What if you don’t want your child to be exposed to climate stories?

This week, conservative pundits responded to Thunberg’s speech at the U.N. Climate Summit with a range of criticism and attacks, including one said that the 16-year-old is instilling “fear in millions of kids around the world.”

Such assertions raise the question of whether parents should avoid talking about climate change with their children altogether.

Ahdoot, Clayton and Sparks said that trying to sidestep such discussions is a fruitless task because climate change is an empirical reality — backed by decades of study.

“We don’t need to hide reality from them,” Ahdoot said. But “we need to be cautious about how we presented it to them.”

Graphic media coverage of a disaster — like a mass shooting — can have deleterious mental effects. But trying to conceal the truth can also generate fear, harm a child’s ability to trust and skew their objectivity. Along those lines, Clayton and Ahdoot said it’s important to provide minors with reliable sources of climate information.
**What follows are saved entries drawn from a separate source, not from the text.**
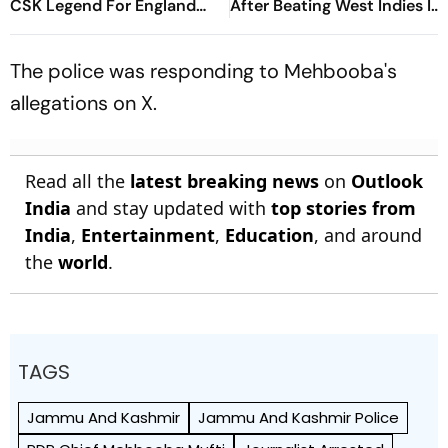
CSK Legend For England
After Beating West Indies In
Batting Coach Position -
2nd Test
Report
The police was responding to Mehbooba's
allegations on X.
Read all the
latest breaking news
on
Outlook
India
and stay updated with
top stories from
India
,
Entertainment
,
Education
, and around
the
world
.
TAGS
Jammu And Kashmir
Jammu And Kashmir Police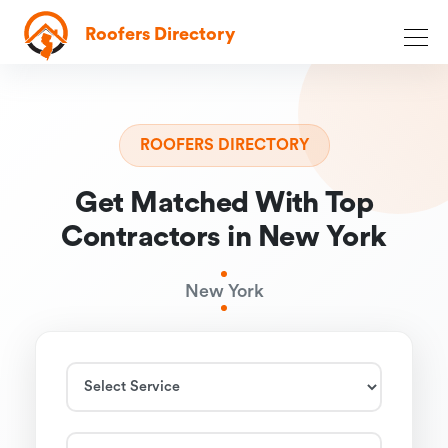
Roofers Directory
ROOFERS DIRECTORY
Get Matched With Top
Contractors in New York
New York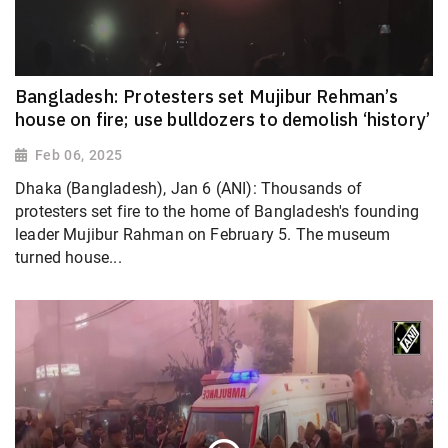
Bangladesh: Protesters set Mujibur Rehman’s
house on fire; use bulldozers to demolish ‘history’
Feb 06, 2025
Dhaka (Bangladesh), Jan 6 (ANI): Thousands of
protesters set fire to the home of Bangladesh's founding
leader Mujibur Rahman on February 5. The museum
turned house...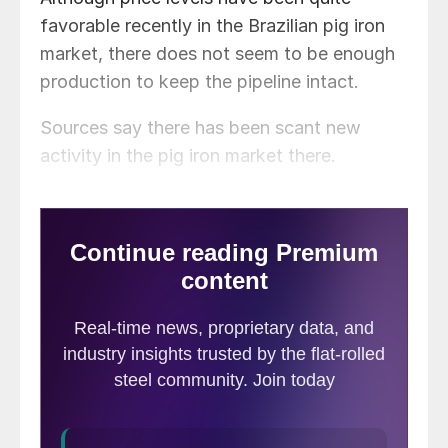
favorable recently in the Brazilian pig iron
market, there does not seem to be enough
production to keep the pipeline intact.
Sources say there has been scant new
activity in the pig iron market there.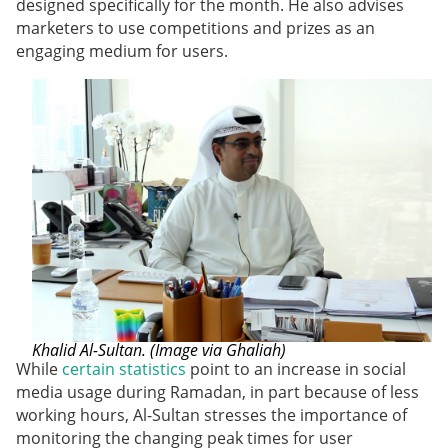
designed specifically for the month. He also advises
marketers to use competitions and prizes as an
engaging medium for users.
Khalid Al-Sultan. (Image via Ghaliah)
While
certain statistics
point to an increase in social
media usage during Ramadan, in part because of less
working hours, Al-Sultan stresses the importance of
monitoring the changing peak times for user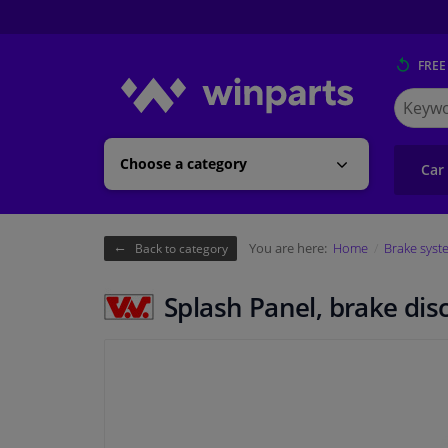
FREE
Search
for
Winpart
Choose a category
Car
You are here:
Home
Brake syst
Back to category
Splash Panel, brake dis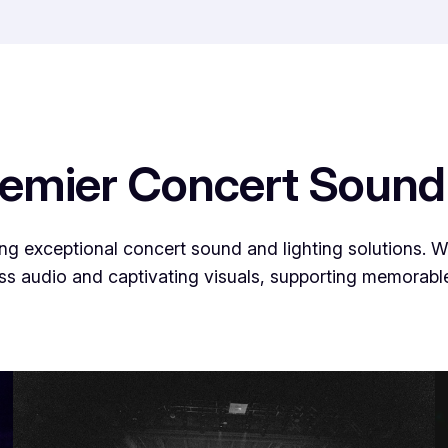
remier Concert Sound
g exceptional concert sound and lighting solutions. We
ss audio and captivating visuals, supporting memorable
“Children get worried when they feel like something’s being kept from them because that means the problem is so bad that people aren’t talking about it,” Clayton said. “If you think one of your parents is sick and nobody’s telling you about it, then you really start to get scared.”

As they can with sexual education, parents can always opt out of pieces of climate curriculum. But there’s no real way to insulate students from the climate conversation.

“A school’s responsibility is to build a place where students can have and share differing viewpoints,” Sparks said. “It’s probably unrealistic to think that a student could be completely shielded from the climate issue.”